A la salida del gimnasio de la Universidad
Septiembre, y la quietud inmensa
de la noche sin luna y el aire frío,
la ciudad, en montoncitos azules en las colinas,
y justo bajo tus manos, la corriente
de lo olvidado. Toda la semana, mientras
corrías o leías, tu índice borrando la letra,
una estación se metía en otra,
como amantes se enredan
en la cama, el olor de la levadura
del pan de cerveza creciendo
en el horno, la cama del perro trizada,
y en clase viste a un estudiante cerrarle el ojo a otro. Hay un momento
para creer en el amor, pensaste
al verla sobar el vello de sus brazos, y a él
voltearse en su camisa, pero luego también sabes que todo
se acaba, y con tantas ganas intentaste explicar
lo que quiere decir Marilyn Hacker,
como nos “despertamos a nosotros mismos, agotados,
en el atardecer”, antes de que lo meditaras un poco más, observado el estrado
y citaras las extremidades fusionadas y el poder sin verbo
en cambio, las palabras del poema, colas de cometas en la pizarra negra. Al fin, ahora
abandonas el campus, contenta de que tu corazón
ha superado el aullido por azúcar, tu cuerpo
caliente de haber trabajado en sí mismo, y empujas
la puerta de vidrio que da al otoño––
y recuerdas un borrador que una vez fue
como este mismo, cuando
al transgredir el toque de queda de los dormitorios, Tim agarraba
tus codos junto a un lago, el grillo del aire
—espeso, casiopea incrustada en su cuello.

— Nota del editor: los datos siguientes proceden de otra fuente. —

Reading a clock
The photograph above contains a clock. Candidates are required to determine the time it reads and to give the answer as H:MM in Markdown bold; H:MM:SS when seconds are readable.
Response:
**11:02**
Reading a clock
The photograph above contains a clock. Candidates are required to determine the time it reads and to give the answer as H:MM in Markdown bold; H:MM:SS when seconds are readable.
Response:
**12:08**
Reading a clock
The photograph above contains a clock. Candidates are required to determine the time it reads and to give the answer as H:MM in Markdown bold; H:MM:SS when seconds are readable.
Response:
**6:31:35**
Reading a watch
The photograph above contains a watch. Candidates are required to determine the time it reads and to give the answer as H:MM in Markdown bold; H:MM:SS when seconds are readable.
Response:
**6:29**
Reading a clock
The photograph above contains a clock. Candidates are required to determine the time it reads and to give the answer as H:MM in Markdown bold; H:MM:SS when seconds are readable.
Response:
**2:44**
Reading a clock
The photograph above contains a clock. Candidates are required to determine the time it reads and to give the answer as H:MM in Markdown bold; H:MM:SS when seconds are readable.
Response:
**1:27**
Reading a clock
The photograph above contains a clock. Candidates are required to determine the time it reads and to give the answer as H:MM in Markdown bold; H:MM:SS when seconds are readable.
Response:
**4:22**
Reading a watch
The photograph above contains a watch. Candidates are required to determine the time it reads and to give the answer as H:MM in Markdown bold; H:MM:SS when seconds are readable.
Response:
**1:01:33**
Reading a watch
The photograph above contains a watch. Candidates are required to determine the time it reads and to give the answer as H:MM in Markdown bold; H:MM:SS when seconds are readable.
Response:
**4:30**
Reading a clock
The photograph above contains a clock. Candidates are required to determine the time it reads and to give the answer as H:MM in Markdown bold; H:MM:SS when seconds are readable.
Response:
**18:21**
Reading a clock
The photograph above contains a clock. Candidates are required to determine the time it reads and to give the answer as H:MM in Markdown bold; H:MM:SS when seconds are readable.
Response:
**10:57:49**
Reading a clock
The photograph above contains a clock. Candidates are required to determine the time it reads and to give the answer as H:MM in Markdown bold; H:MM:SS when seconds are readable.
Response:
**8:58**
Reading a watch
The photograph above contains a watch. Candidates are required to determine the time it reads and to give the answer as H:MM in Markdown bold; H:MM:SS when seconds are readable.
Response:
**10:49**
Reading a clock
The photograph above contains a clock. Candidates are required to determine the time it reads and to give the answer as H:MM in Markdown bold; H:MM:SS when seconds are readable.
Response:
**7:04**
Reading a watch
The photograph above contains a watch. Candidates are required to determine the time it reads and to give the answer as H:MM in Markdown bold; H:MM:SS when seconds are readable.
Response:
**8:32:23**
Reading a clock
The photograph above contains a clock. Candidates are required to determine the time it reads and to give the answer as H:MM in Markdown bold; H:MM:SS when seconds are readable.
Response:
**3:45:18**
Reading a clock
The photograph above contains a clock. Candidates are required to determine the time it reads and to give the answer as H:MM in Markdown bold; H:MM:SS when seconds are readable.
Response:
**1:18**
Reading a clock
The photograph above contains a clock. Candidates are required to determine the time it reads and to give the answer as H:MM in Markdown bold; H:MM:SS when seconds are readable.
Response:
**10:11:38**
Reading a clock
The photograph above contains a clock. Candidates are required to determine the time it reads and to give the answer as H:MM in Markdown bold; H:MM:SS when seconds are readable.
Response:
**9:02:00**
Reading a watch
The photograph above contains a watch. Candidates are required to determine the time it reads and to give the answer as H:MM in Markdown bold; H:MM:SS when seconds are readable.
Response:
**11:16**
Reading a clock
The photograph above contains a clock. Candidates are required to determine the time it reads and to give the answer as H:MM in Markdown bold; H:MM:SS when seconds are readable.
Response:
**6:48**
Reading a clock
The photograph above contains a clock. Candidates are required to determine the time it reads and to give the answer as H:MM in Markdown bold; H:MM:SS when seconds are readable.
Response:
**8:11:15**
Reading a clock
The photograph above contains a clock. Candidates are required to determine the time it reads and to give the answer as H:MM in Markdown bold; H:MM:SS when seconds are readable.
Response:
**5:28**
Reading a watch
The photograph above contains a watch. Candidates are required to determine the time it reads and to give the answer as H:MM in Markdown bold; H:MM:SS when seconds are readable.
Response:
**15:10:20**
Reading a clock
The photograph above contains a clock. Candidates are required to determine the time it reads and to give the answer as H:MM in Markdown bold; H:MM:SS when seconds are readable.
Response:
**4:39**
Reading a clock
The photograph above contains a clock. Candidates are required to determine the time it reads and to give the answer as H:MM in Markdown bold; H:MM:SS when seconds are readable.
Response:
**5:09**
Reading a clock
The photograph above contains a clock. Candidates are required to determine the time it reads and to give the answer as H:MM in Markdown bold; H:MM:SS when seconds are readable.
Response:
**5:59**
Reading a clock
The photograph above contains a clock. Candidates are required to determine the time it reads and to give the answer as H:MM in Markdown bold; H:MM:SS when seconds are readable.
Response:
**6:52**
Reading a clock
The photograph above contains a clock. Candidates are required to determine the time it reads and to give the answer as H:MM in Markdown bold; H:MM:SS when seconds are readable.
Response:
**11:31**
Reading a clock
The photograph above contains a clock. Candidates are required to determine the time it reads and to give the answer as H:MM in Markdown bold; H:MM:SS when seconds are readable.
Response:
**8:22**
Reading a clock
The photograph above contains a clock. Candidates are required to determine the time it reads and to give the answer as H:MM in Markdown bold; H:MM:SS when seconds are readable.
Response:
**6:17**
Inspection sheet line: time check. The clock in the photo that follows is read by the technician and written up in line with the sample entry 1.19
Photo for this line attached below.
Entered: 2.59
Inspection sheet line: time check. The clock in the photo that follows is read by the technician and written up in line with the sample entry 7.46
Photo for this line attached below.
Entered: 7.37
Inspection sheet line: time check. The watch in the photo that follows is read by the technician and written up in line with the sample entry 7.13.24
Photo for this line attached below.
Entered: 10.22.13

No existe soledad como la de saber. Años
después, cuando de nuevo borracha
en Le Lido, nadando por los asientos,
el mesero––nebuloso en su traje de capitán—
se sentó contigo. La bailarina esmaltada en oro
todavía cabalgaba su caballo blanco. Él sirvió la champaña. La bebiste con cuidado.
Sus músculos hicieron erupción en el otro tembloroso
mientras se pavoneaban en círculos en el escenario,
animal y mujer, y agradeciste
que nadie dijese nada. ¿Como nombrar
el frío de sus pechos, el pelaje caliente y terrible?
Fue el regalo del silencio que se da entre extraños, cuando somos extranjeros.
Esa noche caminaste a casa, las catedrales altas
erizadas entre los adornos de sus
campanas mudas. Te subiste el cuello de la camisa
sorprendida de lo súbito de la estación
(o de tu desinterés en los signos
imperceptibles), tu aliento cristalizado en el aire—
y cada línea que marca una separación
destacada en el asfalto
y centelleaba inquietante como la nieve, con la certidumbre
del solsticio los bajos conducen más adelante, hacia el
momento en que debes avanzar hacia tu oscuridad, casa en
silencio, y hundir tu llave en la cerradura.